Такая находка породила некую несостыковку в моем представлении о произошедшей схватке между шатуном и Семеном Степановичем. Видите ли, вместо того чтобы использовать ружье как оружие, с помощью которого отразить нападение медведя было бы вполне реализуемо, Чапский предпочел обороняться складным ножиком, что, как вы понимаете, отнюдь не является достойным средством защиты от такого опасного зверя, тем более в зимнее время. Более того, Семен Степанович обладал широчайшими познаниями и достойными навыками в области медвежьей охоты, навыками, в которых, разумеется, никто не сомневался, ведь каждый его поход заканчивался бесспорным успехом, да и опыта в этом деле у Семена Степановича было предостаточно. Все мои доводы указывали на единственный правдоподобный вариант — по той или иной причине Чапский просто-напросто не смог воспользоваться собственным огнестрельным оружием. Но почему же? Я задумался. Отрывки различных догадок сразу же кинулись в мою голову. Может, ружье было сломано? А может быть, Семена Степановича медведь вовсе и не убил? Может быть, его всего-навсего кто-то подстрелил, произведя меткий выстрел прямо ему в спину, а зверь пришел лишь после? Все эти мрачные мысли в мгновение проскользнули у меня в черепной коробке, однако все же они внезапно были прерваны раздавшимся сверху тяжелым грохотом раскатистого грома.

Я поднял голову вверх и посмотрел на небо. На нем не было видно ни солнца, ни облака, ни даже какой-либо тучки: все уже давно исчезло, безвозвратно испарилось, оставив за собой лишь дымчатый призрачный туман, из-за которого невозможно было определить границу, разъединяющую вершины сосен и гаснущий небесный купол. Мгла властвовала и на земле, лениво обволакивая влажные стволы деревьев тоненькой зыбкой паутиной, тем самым погружая обледенелый луг в пучину вялой сонливости. Под моими ногами звенела протяжная песня скулившего ветра, что заставлял задорно скакать тяжелые мокрые снежинки. Постепенно его гул начал усиливаться, становясь все более мятежным и пронзительным. Все чаще я стал слышать глухой шелест сосновой хвои и скрип гнувшихся деревьев. Меня охватило гнетущее беспокойство, сердце мое встревоженно запрыгало у меня в груди. Надвигалась суровая вьюга. Я больше не мог ждать — захватив с собою на всякий случай несколько вещей, некогда принадлежавших Семену Степановичу, я вместе со своей собакой быстрым стремительным шагом двинулся из лесу, в надежде покинуть его до наступления бури.

С момента моего отступления прошло около часу. За это время я сумел успешно покинуть лес, добрался до поселка и оповестил лесника Ивана Ивановича о произошедшем со мною событии, оставив у него мою собаку, чтобы забрать ее к себе уже после окончания бури.

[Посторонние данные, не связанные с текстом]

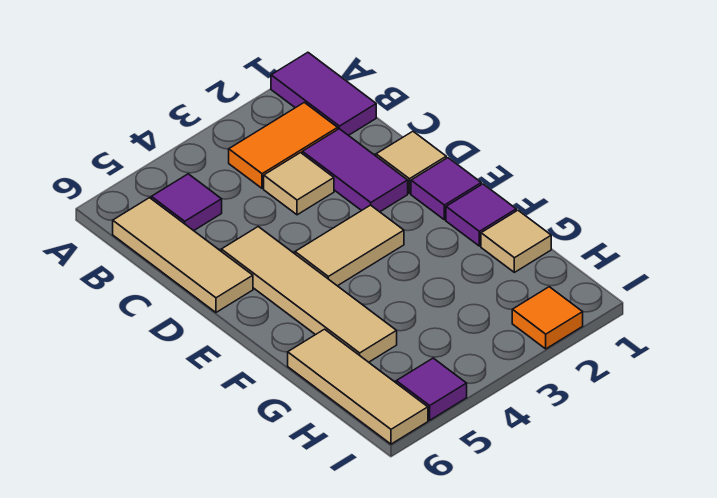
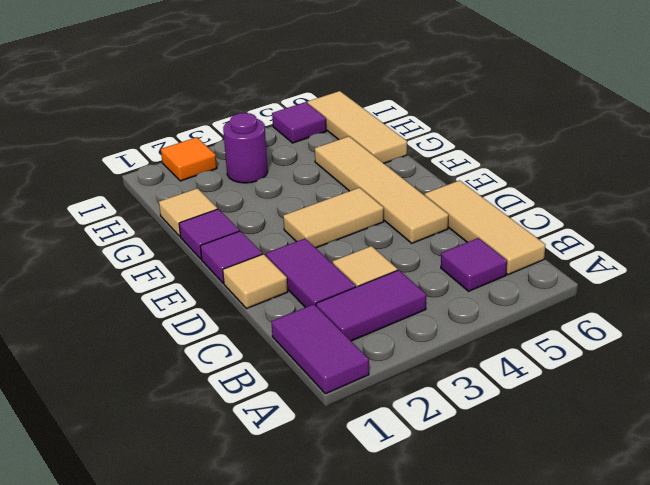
orange tile B2:B3 level 1 -> purple tile B2:B3 level 1
none -> purple round brick H3 level 1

Последним пунктом моего долга оставался разговор с Елизаветой Михайловной, после чего я бы смог скинуть с себя камень этой ненужной мне ответственности и забыть обо всем этом как о страшном сне. Признаться честно, я понятия не имел о том, где же находился дом Семена Степановича, что вынудило меня расспросить несколько человек о местоположении участка Чапского. Получив нужную мне информацию, я все же отыскал ту самую усадьбу. Я увидел небольшой двухэтажный деревянный домик с багровой двускатной крышей и торчащей из нее кирпичной трубой. В центре отчетливо виднелся небольшой балкончик, который, как мне показалось, уже давненько никто не расчищал, ибо он был полностью покрыт толстейшим снежным слоем. Во всех окнах ставни были закрыты, в каком-то окне ставен не было вообще, и оно было заколочено гнилыми сосновыми досками с торчащими по краям ржавыми гвоздями. В общем, зрелище было весьма неприятное, тем не менее, я уже не мог ничего поделать и, наконец, решился постучать в дверь.

Мне отворили не сразу — сквозь стены мне был слышен какой-то подозрительный мебельный шум и звон легких коротких шагов. Послышался протяжный дверной скрип, и передо мной предстала тоненькая фигурка Елизаветы Михайловны. Состояние ее, по крайней мере внешнее, показалось мне весьма плачевным. Глаза вдовы были полностью опустошены, нижняя губка лихорадочно дрожала, волосы ее были слегка взъерошены. Она смотрела на меня будто в ожидании чего-нибудь страшного и мучительного, зрачки Елизаветы Михайловны немножечко подпрыгивали, своей вечной обреченностью пожирая мой удивленный взгляд, точно моля меня о помощи, оказать которую я бы никогда не смог. Несколько секунд мы молча смотрели друг на друга.